Altered levels of GroES/GroEL affect groESL promoter activity in vivo. To investigate if changes in GroES/GroEL levels could affect HrcA repressor activity in vivo, we introduced lacZ transcription fusions carrying the groESL promoter region either with a wild-type (pMA11) or a mutated (pRB19) CIRCE element into C. crescentus strains overexpressing or not overexpressing GroES/GroEL. The overexpressing strain NA1000 pRB51 carries a multicopy plasmid in which the groESL genes are under the control of the PxylX promoter (7). Thus, in the presence of xylose the levels of GroES/GroEL are two to threefold higher than in those in the control strain NA1000 pAS22, which carries only the chromosomal copy of the groESL genes (7).

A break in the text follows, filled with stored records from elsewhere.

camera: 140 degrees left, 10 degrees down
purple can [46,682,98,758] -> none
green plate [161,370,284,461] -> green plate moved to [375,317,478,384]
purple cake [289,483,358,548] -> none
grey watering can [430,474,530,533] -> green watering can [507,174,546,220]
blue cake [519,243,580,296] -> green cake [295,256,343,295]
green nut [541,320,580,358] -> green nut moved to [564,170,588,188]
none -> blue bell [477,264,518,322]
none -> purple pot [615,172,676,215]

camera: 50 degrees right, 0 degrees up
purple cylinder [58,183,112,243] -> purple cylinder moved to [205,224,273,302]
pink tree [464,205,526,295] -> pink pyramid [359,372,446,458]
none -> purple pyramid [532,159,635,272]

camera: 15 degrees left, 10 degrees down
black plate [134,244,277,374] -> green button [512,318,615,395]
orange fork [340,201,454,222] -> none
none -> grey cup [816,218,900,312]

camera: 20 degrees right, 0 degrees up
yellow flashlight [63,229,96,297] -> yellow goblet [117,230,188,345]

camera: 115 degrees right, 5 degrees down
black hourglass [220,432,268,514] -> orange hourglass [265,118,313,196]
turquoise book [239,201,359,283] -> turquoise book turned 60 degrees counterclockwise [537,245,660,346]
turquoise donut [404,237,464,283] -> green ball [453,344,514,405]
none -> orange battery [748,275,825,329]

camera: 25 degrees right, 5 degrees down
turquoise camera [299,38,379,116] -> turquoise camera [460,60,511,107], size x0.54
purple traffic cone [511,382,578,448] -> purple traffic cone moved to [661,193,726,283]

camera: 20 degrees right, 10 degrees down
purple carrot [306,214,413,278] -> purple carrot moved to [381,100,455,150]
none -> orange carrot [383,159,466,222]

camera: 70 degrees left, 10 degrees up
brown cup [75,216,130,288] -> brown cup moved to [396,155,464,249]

As the results shown in Table 3 indicate, ß-galactosidase activity in C. crescentus cells carrying transcription fusion pMA11 was 30% lower in cells overexpressing GroES/GroEL (NA1000 pRB51) than in cells presenting normal levels of these chaperones (NA1000 pAS22). On the other hand, in cells carrying the transcription fusion pRB19, which contains a mutated CIRCE element, overexpression of GroES/GroEL had no effect on ß-galactosidase activity levels. Since HrcA does not bind this mutated CIRCE element, at least not with the same affinity as the wild-type element (5, 30), no effect of excess GroES/GroEL was expected, as this experiment confirmed.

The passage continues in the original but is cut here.